17 novembre, Giornata Internazionale degli Studenti. L’occasione ideale per dare spazio alla riflessione di Aurora De Silva, studentessa di seconda Liceo. Partendo da uno degli epitaffi più noti contenuti nell’Antologia dI Spoon River di Edgar Lee Masters e dopo un confronto con il testo rivisitato da Fabrizio De André, che ha conosciuto l’Antologia grazie alla traduzione di Fernanda Pivano, Aurora ci parla del ruolo dell’artista nella società. Originale l’interpretazione del finale che, del resto, è suscettibile di diverse letture.
Jones suona il violino
di Aurora De Silva
Jones suona il violino, lo fa per tutti quelli che glielo chiedono perché “se la gente sa che sei suonare, suonare ti tocca per tutta la vita”. Lui suona alle feste per gli amici e per le ragazze che ballano con le gonne svolazzanti, ma soprattutto suona per se stesso perché i suoni del mondo fanno nascere in lui vibrazioni che diventano musica. Jones non ha il tempo per preoccuparsi dei campi da coltivare, non vuole diventare ricco né distruggersi la schiena con l’aratro, lui insegue la sua arte: è libero e prigioniero allo stesso tempo.

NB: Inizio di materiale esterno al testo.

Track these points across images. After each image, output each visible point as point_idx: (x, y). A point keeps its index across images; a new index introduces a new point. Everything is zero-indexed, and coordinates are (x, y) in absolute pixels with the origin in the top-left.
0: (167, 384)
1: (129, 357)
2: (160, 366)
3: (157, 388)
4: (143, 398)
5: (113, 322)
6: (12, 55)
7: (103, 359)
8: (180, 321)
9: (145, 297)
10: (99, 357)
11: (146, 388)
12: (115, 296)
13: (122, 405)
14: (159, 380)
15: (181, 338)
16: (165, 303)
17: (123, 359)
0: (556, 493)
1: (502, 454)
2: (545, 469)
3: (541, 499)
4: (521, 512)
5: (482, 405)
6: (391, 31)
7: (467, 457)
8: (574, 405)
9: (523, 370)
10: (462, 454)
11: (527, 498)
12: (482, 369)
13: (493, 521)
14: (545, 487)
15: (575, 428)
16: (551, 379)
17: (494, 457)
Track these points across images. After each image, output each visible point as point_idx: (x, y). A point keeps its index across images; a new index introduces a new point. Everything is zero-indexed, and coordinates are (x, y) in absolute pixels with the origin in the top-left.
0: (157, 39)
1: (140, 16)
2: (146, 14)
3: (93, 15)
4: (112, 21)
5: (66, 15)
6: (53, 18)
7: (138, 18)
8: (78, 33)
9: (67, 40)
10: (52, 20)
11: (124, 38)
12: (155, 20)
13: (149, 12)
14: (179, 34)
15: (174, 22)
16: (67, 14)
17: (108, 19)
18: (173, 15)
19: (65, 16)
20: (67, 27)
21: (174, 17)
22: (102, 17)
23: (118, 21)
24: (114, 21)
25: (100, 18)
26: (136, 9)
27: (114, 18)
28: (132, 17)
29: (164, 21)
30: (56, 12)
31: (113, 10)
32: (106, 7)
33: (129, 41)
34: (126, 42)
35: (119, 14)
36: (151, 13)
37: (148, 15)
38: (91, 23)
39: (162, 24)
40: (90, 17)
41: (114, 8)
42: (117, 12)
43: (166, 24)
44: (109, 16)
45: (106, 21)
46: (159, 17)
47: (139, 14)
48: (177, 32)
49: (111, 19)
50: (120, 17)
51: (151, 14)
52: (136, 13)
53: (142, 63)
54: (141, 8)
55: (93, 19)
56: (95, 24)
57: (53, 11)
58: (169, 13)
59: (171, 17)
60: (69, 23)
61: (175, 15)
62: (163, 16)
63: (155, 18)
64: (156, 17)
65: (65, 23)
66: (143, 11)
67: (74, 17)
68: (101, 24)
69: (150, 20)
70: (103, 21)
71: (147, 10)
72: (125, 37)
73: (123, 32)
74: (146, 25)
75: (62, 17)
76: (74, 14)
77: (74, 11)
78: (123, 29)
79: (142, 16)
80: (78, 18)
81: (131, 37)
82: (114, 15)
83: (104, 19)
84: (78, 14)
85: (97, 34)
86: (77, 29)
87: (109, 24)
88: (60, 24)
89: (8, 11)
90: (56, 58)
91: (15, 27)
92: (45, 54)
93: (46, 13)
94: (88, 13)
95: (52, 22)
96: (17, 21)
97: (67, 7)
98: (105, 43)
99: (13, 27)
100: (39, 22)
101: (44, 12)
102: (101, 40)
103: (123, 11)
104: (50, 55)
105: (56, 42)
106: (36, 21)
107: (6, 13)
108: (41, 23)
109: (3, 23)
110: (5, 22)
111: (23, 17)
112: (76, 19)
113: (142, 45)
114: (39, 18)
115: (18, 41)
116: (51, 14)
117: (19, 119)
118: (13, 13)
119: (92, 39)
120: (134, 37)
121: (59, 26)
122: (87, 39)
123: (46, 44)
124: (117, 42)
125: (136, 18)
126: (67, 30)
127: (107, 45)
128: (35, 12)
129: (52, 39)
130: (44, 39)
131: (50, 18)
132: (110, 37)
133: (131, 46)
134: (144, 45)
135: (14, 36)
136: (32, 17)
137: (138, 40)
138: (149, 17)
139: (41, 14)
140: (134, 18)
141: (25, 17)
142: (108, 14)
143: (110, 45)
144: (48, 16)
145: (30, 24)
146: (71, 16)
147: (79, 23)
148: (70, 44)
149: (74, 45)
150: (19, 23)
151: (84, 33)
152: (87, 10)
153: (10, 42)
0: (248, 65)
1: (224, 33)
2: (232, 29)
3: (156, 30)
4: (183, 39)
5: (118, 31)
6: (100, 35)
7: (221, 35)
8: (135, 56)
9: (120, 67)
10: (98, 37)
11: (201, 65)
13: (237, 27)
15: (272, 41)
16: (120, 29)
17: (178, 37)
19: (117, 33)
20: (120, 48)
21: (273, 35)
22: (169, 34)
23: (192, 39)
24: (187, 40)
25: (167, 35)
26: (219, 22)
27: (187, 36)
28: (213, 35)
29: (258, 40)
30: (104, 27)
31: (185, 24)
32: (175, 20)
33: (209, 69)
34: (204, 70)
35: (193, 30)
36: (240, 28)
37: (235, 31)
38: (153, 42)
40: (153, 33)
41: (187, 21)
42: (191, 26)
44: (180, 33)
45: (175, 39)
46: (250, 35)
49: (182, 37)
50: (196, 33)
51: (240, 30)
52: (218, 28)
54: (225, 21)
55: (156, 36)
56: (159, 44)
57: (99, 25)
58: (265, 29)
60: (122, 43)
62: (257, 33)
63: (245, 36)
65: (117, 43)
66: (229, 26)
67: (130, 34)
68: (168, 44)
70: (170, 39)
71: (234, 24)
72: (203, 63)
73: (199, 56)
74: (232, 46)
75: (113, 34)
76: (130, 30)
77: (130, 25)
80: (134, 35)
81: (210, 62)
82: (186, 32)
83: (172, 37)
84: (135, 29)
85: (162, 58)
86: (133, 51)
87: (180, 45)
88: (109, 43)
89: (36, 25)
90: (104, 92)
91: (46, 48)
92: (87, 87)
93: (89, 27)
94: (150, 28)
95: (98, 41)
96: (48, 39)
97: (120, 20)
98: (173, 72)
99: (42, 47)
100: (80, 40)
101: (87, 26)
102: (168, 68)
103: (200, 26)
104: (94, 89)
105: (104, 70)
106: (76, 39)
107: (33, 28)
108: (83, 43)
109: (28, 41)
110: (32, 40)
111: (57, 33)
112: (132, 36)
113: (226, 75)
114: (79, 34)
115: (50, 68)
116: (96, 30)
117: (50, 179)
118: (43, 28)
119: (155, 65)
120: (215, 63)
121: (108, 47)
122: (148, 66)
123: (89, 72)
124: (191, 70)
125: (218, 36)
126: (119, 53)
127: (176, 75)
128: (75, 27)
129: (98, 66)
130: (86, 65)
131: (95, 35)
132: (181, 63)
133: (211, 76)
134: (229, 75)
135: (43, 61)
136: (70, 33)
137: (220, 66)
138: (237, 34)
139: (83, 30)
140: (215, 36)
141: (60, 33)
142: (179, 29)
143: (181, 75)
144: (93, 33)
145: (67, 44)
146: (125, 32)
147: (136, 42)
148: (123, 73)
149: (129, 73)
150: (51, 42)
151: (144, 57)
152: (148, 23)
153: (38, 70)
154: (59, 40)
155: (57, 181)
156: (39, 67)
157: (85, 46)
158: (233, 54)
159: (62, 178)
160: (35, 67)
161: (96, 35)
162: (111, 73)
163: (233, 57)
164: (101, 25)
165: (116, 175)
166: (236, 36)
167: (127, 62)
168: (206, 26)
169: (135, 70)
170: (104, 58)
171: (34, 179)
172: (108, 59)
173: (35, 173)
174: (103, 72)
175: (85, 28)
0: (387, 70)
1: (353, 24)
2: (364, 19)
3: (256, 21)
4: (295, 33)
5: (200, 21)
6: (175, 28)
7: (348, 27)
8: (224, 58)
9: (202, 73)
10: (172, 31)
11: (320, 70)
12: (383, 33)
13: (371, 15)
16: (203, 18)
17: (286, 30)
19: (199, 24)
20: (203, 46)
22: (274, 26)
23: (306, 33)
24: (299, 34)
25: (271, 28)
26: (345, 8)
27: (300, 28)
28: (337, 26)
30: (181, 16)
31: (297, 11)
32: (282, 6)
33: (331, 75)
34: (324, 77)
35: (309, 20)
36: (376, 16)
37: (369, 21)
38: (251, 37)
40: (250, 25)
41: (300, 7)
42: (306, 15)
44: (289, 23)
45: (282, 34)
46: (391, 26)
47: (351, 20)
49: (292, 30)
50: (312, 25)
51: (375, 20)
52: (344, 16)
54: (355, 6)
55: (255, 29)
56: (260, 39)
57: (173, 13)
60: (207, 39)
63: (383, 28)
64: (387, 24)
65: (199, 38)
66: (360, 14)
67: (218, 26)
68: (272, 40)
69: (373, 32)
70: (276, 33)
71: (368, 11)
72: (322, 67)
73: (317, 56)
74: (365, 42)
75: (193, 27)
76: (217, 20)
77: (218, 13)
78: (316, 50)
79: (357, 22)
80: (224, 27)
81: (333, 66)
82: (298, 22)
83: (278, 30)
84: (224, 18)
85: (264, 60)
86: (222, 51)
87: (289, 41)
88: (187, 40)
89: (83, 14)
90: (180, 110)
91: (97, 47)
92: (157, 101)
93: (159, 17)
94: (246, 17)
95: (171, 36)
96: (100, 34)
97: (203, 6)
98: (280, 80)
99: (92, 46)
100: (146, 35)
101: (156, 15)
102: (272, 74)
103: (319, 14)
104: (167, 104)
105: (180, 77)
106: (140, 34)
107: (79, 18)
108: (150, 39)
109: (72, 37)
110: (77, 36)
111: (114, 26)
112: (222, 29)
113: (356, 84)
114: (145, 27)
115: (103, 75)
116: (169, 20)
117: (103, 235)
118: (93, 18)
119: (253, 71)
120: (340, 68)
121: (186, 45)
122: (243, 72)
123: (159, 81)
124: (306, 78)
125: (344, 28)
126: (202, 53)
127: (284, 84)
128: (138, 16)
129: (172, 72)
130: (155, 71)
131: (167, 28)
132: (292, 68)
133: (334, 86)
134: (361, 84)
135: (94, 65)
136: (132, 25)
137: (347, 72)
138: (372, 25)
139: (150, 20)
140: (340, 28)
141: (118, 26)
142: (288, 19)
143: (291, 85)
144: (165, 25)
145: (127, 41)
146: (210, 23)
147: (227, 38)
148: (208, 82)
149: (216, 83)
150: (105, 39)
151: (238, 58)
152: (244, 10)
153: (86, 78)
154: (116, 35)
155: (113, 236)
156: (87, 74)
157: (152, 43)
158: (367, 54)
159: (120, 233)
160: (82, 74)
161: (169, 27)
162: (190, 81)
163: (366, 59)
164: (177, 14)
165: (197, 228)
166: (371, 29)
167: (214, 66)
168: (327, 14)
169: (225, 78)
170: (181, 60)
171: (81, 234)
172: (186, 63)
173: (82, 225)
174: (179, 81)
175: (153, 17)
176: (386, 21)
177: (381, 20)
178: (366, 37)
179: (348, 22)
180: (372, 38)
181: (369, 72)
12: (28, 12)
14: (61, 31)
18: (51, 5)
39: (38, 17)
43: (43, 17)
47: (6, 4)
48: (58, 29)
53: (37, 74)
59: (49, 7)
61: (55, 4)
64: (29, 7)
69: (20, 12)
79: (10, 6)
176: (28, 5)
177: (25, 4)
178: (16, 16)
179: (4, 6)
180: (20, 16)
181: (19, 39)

Nel testo di De Andrè la libertà viene nominata prima dormiente nei campi coltivati a “denaro” protetta dal filo spinato e succube del lavoro, poi sveglia a danzare con le ragazze in una società che pensa solo al guadagno e abbandona i sogni. Smette di sentire i suoni della terra e viene imprigionata in un meccanismo che distrugge l’arte e la creatività; così dove tutti vedono la siccità, quindi i problemi economici, in un vortice di polvere lui vede la gonna di Jenny (De Andrè) o Sammy Testa Rossa che balla (Edgar Lee Masters).
Jones lascia che le ortiche invadono i suoi campi e suona così tanto da spezzare il suo flauto (De Andrè) – il violino per Lee Masters – come si spezza la sua vita che ha fatto il suo corso. La vecchiaia se l’è portato via e di lui restano tanti bei ricordi, le risate rauche e nessun rimpianto.